Excerpt -
****************

To illustrate the one-level meshless method, we substitute Equation 6 into Equations 1, 2 at space-time points ${\left\{{\overline{X}}_k=\left(x_k,t_k\right)\right\}}_{k=1}^{n\times n}$. Then, one can obtain the following equations

${\displaystyle \sum _{j=1}^N}{\lambda }_j\mathcal{L}{\varphi }_j\left({\overline{X}}_k,{\overline{X}}_j\right)=0,k=1,...,{\left(n-2\right)}^2,(6)$

$\left\{\begin{array}{l}{\displaystyle \sum _{j=1}^N}{\lambda }_j{\varphi }_j\left({\overline{X}}_k,{\overline{X}}_j\right)=u_0\left({\overline{X}}_k\right),\\ {\displaystyle \sum _{j=1}^N}{\lambda }_j{\varphi }_j\left({\overline{X}}_k,{\overline{X}}_j\right)=\overline{u}\left({\overline{X}}_k\right),\end{array}\right.k={\left(n-2\right)}^2+1,...,n^2.(7)$

Here, the operator is shown in the following Equation 8

$\mathcal{L}{\varphi }_j=\alpha \frac{{\mathrm{\partial }}^2{\varphi }_j}{\mathrm{\partial }{x}^2}-\frac{\mathrm{\partial }{\varphi }_j}{\mathrm{\partial }t}+\gamma {\varphi }_j\left(1-{\varphi }_j\right).(8)$

For multiquadric RBF ${\varphi }_j\left(r\right)=\sqrt{1+{\left(\epsilon {\overline{r}}_j\right)}^2}=$ $\sqrt{1+{\epsilon }^2{\left(x-x_j\right)}^2+{\epsilon }^2{\left(t-t_j\right)}^2}$, we have the corresponding derivatives in Equations 9–11

$\frac{\mathrm{\partial }{\varphi }_j}{\mathrm{\partial }x}={\epsilon }^2\left(x-x_j\right){\left(1+{\epsilon }^2{\overline{r}}_j^2\right)}^{-\frac{1}{2}},(9)$

$\frac{{\mathrm{\partial }}^2{\varphi }_j}{\mathrm{\partial }{x}^2}={\epsilon }^2{\left(1+{\epsilon }^2{\overline{r}}_j^2\right)}^{-\frac{1}{2}}\left[1-{\epsilon }^2{\left(x-x_j\right)}^2/\left(1+{\epsilon }^2{\overline{r}}_j^2\right)\right],(10)$

$\frac{\mathrm{\partial }{\varphi }_j}{\mathrm{\partial }t}={\epsilon }^2\left(t-t_j\right){\left(1+{\epsilon }^2{\overline{r}}_j^2\right)}^{-\frac{1}{2}}.(11)$

In order to obtain a square interpolation matrix, we consider $N=n\times n$. Equations 6, 7 has the matrix form as shown in Equation 12

$\mathbf{A}\lambda =\mathbf{f},(12)$

where $\mathbf{A}=\left[{\varphi }_{kj}\right]$ is $N\times N$ interpolation matrix, $\lambda$ and $\mathbf{f}$ are $N\times 1$ vectors.

****************

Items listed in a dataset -
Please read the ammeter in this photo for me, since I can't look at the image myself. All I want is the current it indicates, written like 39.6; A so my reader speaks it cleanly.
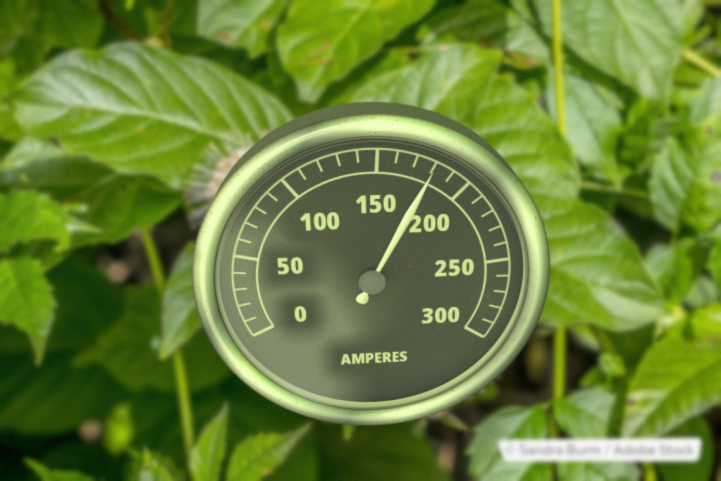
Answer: 180; A
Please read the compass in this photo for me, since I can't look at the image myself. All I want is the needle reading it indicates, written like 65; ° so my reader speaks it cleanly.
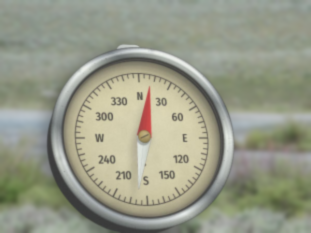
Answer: 10; °
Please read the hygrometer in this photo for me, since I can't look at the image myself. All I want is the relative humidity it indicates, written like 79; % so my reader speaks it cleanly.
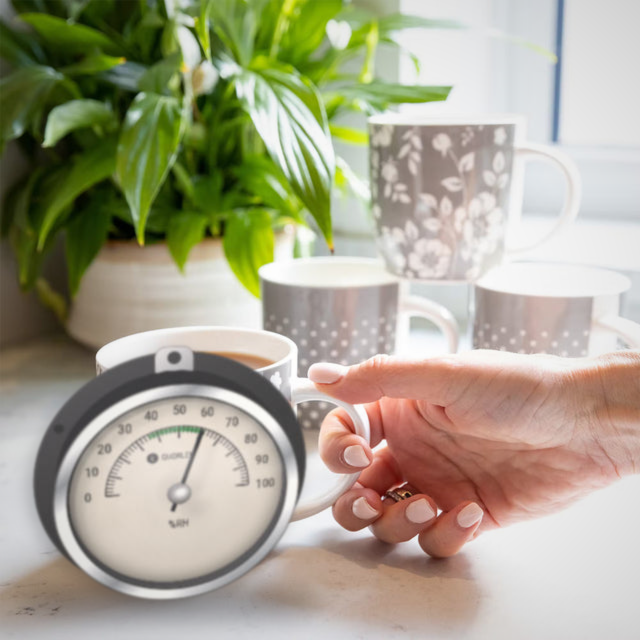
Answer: 60; %
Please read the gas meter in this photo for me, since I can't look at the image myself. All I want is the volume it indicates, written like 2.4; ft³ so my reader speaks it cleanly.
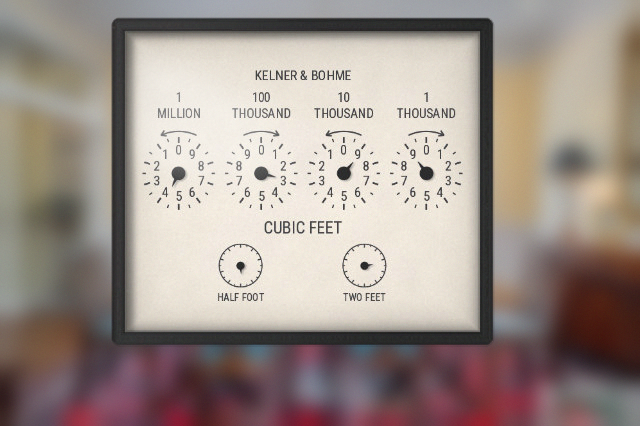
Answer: 428900; ft³
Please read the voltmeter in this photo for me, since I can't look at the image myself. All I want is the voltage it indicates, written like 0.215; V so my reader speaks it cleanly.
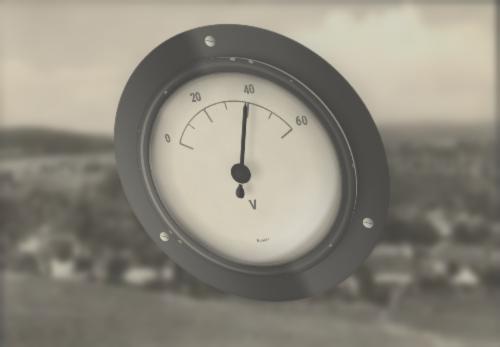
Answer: 40; V
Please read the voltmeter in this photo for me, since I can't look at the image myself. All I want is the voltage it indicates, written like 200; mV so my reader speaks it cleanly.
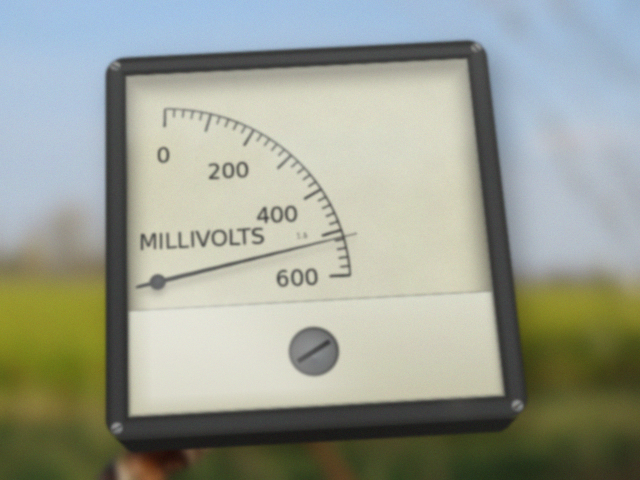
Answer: 520; mV
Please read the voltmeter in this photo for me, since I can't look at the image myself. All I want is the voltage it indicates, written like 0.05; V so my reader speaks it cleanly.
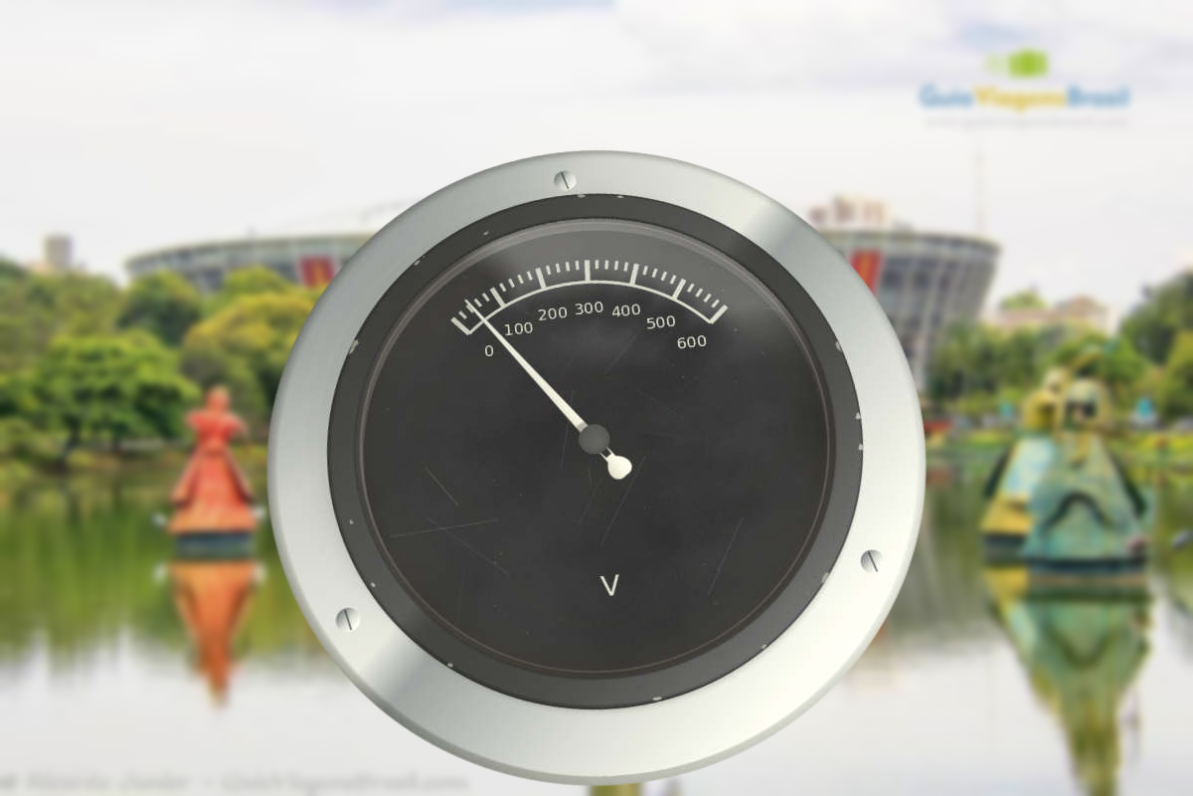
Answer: 40; V
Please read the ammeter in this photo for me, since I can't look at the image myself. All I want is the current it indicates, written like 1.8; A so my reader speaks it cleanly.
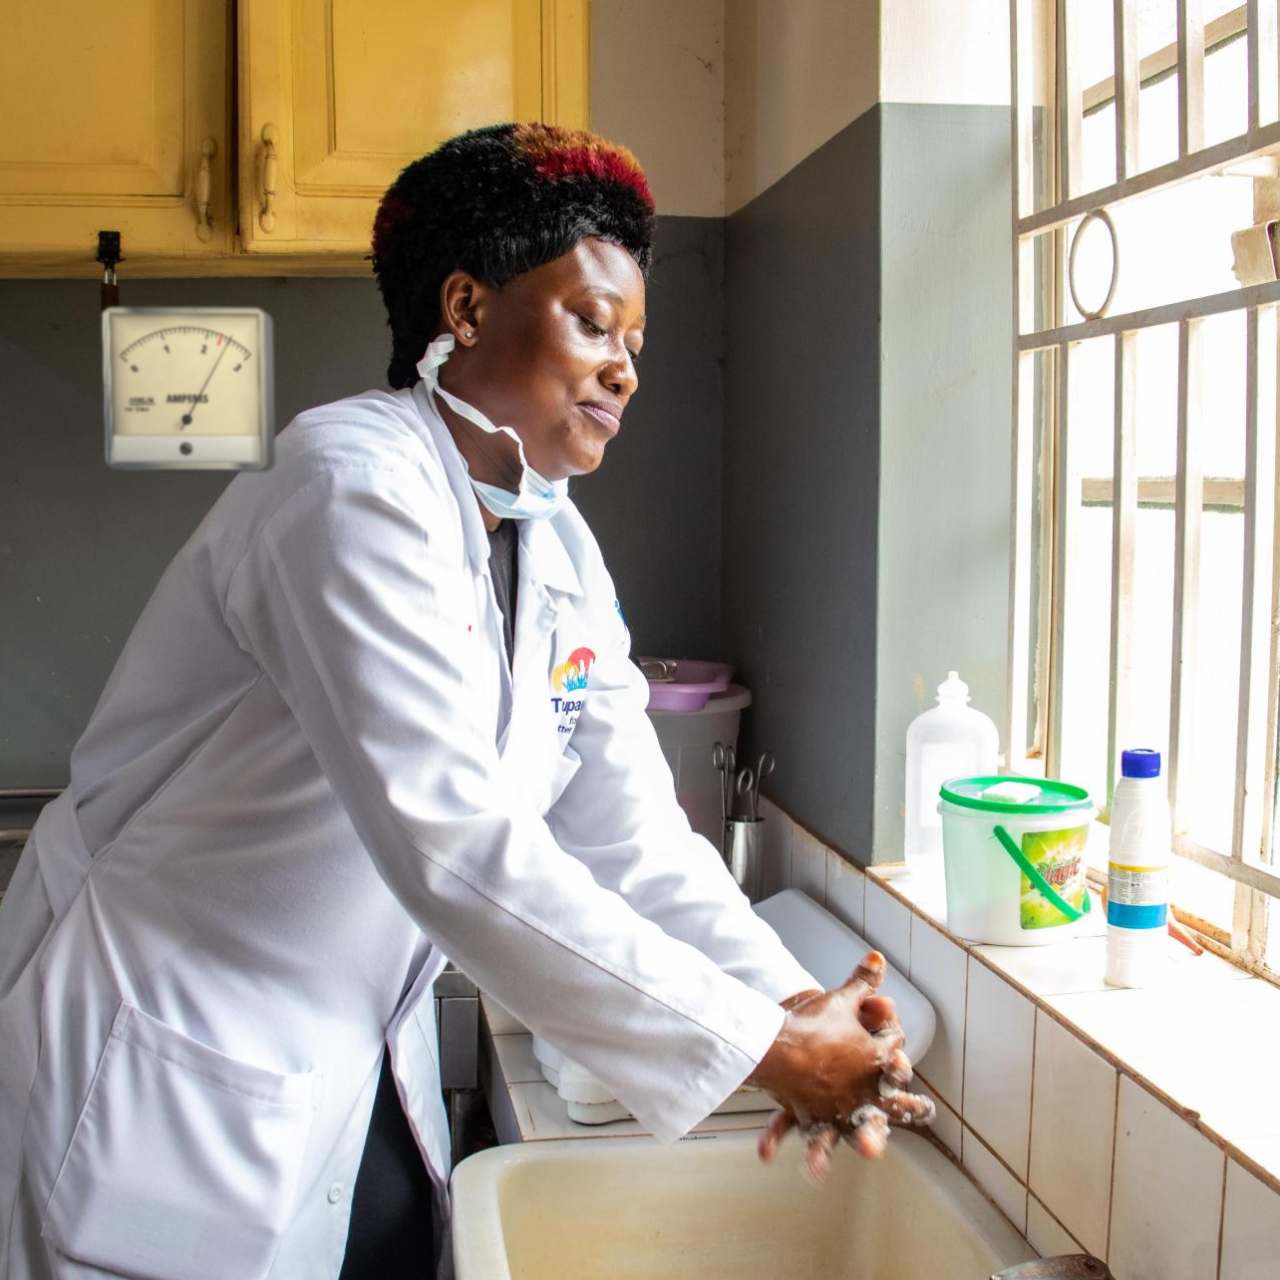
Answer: 2.5; A
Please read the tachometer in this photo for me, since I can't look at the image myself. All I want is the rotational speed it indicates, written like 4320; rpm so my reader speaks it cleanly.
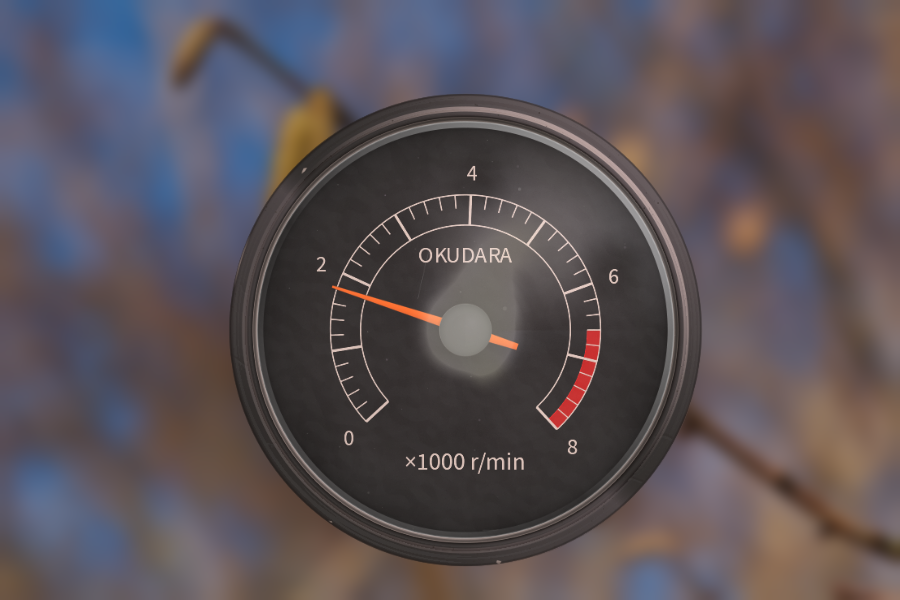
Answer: 1800; rpm
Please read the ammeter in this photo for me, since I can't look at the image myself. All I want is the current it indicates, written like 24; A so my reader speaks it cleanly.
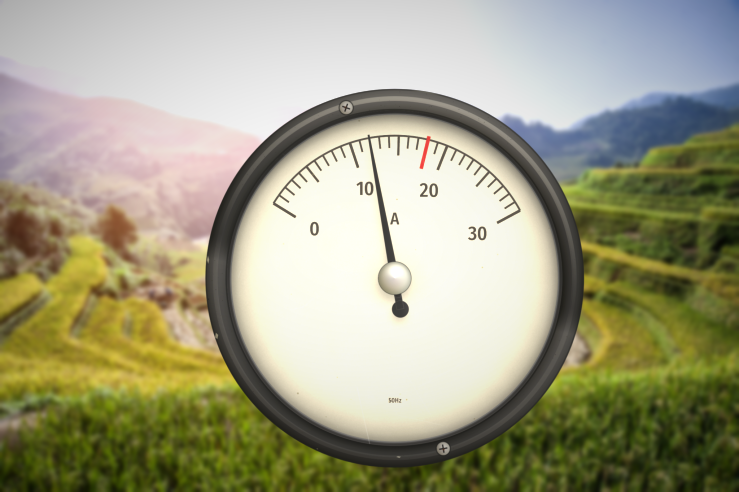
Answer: 12; A
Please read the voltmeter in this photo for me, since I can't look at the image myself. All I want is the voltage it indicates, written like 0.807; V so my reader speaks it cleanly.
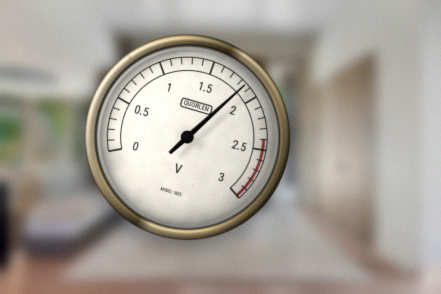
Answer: 1.85; V
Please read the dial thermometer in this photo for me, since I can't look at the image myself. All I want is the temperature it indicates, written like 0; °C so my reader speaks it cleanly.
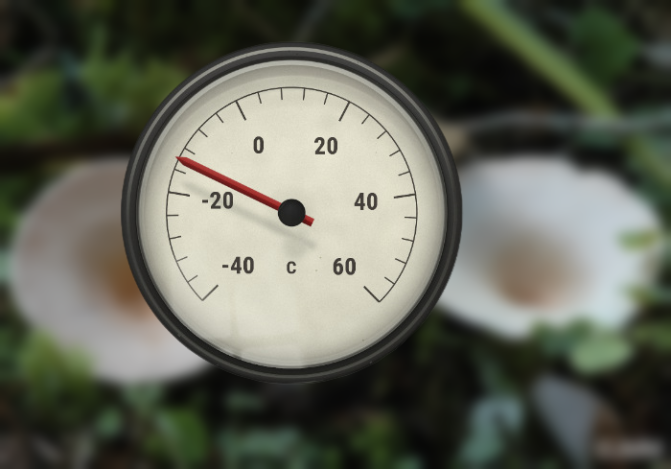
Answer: -14; °C
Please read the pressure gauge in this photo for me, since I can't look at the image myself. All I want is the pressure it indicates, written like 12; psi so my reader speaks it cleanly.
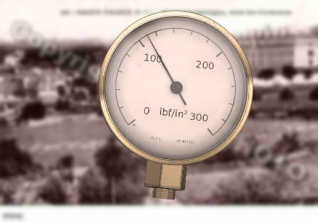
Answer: 110; psi
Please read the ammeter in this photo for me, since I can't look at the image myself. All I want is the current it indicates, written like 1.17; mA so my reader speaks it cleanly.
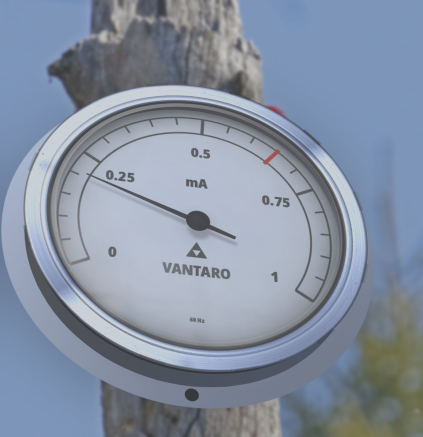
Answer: 0.2; mA
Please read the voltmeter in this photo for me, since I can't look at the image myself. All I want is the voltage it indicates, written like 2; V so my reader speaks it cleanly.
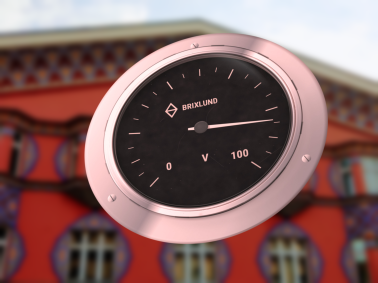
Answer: 85; V
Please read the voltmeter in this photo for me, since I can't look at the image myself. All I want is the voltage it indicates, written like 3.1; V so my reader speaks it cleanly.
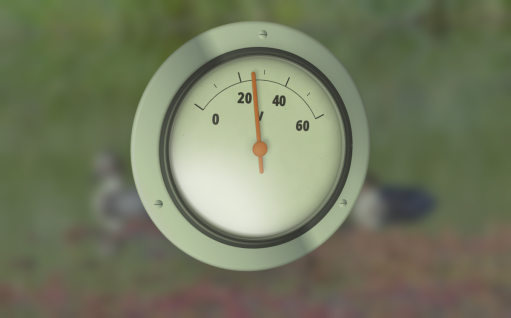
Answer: 25; V
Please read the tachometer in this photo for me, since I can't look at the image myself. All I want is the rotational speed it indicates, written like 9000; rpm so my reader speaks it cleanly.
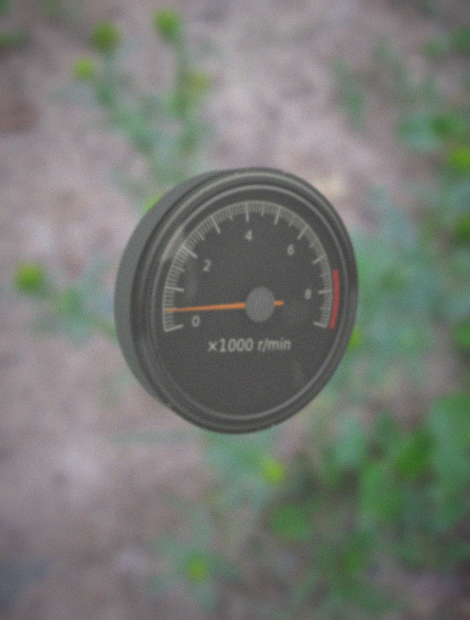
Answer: 500; rpm
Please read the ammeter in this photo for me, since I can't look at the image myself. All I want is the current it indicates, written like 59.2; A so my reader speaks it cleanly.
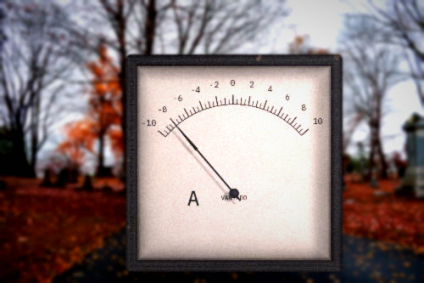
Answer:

****************

Instructions -
1. According to the meshless method excerpt, what size are the vectors λ and f?
2. Rewrite the paragraph of the meshless method excerpt that begins "In order to obtain a square interpolation matrix" as a shorter sentence, keeping its main facts.

Numbered answers -
1. They are N × 1 vectors.

2. Choosing N = n × n makes the interpolation matrix square, so Equations 6 and 7 can be written in the matrix form of Equation 12.